Twee indirect 50%-aandeelhouders in Culion B.V., een keukenfabrikant in Kampen, hebben mot met elkaar. Dat leidt tot een impasse. Hun gezamenlijke onderneming komt daardoor in het nauw; de onderneming moet verhuizen maar daarvoor is zo’n € 300.000,- nodig en dat geld kan niet via een verhoging van het krediet worden gefinancierd. De ene aandeelhouder eist in kort geding dat de andere aandeelhouder meewerkt aan een besluit om een agiostorting of aandelenuitgifte te bereiken, op straffe van een dwangsom. Kan dit wel? Een aandeelhouder kan toch niet worden gedwongen hoe te stemmen? Op 9 juli 2021 wijst de voorzieningenrechter in de rechtbank Midden-Nederland die eis toe. Op 7 juni 2022 bekrachtigt het gerechtshof Arnhem-Leeuwarden dat vonnis.
Noodzaakfinanciering
De rechters passen hier zoals vaker bestaande jurisprudentie toe:
- er moet sprake zijn van financiële nood die het voortbestaan van de vennootschap in gevaar brengt;
- er moet sprake zijn van een impasse in de besluitvorming binnen de vennootschap;
- er dient geen reëel uitzicht te zijn op financiering via een andere bron dan uitgifte van nieuwe aandelen.

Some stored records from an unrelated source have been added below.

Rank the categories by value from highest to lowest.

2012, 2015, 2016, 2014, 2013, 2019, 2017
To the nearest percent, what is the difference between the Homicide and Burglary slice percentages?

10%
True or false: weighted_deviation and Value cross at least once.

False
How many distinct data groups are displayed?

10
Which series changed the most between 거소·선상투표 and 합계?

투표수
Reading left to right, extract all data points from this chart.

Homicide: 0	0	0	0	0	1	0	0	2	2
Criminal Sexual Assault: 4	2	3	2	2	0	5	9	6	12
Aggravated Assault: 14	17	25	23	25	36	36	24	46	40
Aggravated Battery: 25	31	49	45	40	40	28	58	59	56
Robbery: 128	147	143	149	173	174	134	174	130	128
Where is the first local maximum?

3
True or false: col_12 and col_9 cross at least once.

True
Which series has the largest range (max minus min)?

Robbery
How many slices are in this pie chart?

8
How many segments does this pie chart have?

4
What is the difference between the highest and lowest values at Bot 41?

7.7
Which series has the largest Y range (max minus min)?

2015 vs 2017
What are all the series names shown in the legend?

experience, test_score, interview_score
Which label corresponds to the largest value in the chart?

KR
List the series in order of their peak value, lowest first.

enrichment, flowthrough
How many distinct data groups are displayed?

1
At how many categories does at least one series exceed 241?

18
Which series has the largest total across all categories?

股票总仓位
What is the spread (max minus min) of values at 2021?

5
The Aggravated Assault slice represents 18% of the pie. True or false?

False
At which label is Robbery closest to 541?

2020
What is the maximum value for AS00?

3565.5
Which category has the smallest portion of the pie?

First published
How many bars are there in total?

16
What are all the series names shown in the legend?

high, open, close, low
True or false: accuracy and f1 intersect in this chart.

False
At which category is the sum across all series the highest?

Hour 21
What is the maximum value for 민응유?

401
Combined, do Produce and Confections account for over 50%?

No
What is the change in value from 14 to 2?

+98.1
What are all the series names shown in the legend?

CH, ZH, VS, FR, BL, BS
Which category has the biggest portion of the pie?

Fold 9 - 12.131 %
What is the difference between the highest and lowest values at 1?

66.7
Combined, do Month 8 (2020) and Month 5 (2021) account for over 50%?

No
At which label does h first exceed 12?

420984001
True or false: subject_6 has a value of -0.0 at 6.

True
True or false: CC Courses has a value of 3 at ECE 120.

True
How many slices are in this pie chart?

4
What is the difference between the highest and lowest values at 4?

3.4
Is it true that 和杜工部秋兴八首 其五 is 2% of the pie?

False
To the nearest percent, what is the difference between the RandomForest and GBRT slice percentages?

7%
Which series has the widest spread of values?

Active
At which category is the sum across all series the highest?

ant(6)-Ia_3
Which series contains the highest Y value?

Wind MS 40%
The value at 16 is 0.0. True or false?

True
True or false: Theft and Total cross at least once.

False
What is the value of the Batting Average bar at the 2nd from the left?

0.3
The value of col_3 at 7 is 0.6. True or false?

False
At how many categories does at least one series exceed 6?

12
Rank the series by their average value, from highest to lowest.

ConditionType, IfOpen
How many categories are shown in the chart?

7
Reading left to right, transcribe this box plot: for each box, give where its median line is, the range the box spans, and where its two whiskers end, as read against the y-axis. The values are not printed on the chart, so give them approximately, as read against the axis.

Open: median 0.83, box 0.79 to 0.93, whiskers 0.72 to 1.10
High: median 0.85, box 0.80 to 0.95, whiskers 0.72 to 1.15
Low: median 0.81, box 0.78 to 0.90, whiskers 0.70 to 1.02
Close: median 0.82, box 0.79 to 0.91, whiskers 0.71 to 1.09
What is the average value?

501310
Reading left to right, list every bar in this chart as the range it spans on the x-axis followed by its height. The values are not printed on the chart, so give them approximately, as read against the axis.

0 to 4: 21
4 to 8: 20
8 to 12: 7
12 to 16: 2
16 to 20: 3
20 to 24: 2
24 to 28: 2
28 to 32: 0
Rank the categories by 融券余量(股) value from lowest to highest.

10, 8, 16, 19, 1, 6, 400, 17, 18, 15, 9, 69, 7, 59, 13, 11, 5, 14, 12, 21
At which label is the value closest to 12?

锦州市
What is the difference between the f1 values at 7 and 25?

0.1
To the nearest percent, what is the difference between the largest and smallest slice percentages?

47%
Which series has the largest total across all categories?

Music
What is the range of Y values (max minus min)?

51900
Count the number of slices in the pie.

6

Deze vereisten nalopend constateert ook het hof, op basis van een externe rapportage, dat externe financiering niet aannemelijk is. De bankstand was € 238.000,- negatief per 31 mei 2021, de prognose was dat dit verder zal oplopen. Het voortbestaan van Culion dreigt hierdoor in gevaar te komen. Mede omdat de aandeelhouders eerder al tevergeefs bij de Ondernemingskamer waren geweest staat wel vast dat de interne besluitvorming in een impasse verkeert. En omdat er geen reële andere alternatieven zijn voor de noodzakelijk geachte financiering kan de eis worden toegewezen. Er moet een agiostorting of een aandelenuitgifte volgen, waarbij die opties concreet zijn uitgewerkt, met een onderbouwde uitgiftekoers. Op die manier krijgen de aandeelhouders de kans om ook zelf geld op tafel te leggen en (naar rato) mee te doen. En doet een aandeelhouder niet mee dan moet hij dulden dat verwaterd wordt…
Vrijheid aandeelhouders
Een zo vergaand ingrijpen is uiteraard heel bijzonder. Tenzij (in aandeelhoudersovereenkomst of statuten) anders overeengekomen kunnen aandeelhouders niet worden verplicht om te financieren of hun kapitaaldeelname uit te breiden. En waarom zou een aandeelhouder verplicht zijn om uitgifte van aandelen te aanvaarden? Die grote mate van vrijheid wordt echter begrensd door de eisen van redelijkheid en billijkheid. De onwillige aandeelhouder had drie opties gekregen om mee te doen in de financiering, op dezelfde basis als de andere 50%-aandeelhouder. Daarbij was de uitgiftekoers van de nieuwe aandelen objectief vastgesteld en zijn alle onderliggende stukken gedeeld. In een situatie waarin de besluitvorming geblokkeerd is en een onderneming op de rand van de financiële afgrond staat “wordt alles vloeibaar”, mits alle noodzakelijke stappen netjes worden gezet. De Hoge Raad heeft in de Inter Access-zaak in 2011 al beslist dat de rechter (Ondernemingskamer) grote vrijheid heeft om onmiddellijke voorzieningen te treffen, ook als daarbij “tijdelijk” inbreuk wordt gemaakt op de geldende rechtsverhoudingen binnen de rechtspersoon en dat kan leiden tot onomkeerbare gevolgen. De rechter balanceert mijns inziens wel op het randje, mede omdat in een voorlopige voorziening niet altijd even grondig kan worden onderzocht hoe de zaken er echt voorstaan. Een minderheidsaandeelhouder zou op deze wijze (bijvoorbeeld door een conversie van een lening in aandelenkapitaal) ineens een meerderheidsbelang kunnen krijgen. Met dit in het achterhoofd doen aandeelhouders er goed aan om (genuanceerde) anti-verwateringsclausules in de statuten en/of aandeelhoudersovereenkomst op te nemen dan wel andere afspraken te maken over eventuele nood- en exit-scenario’s.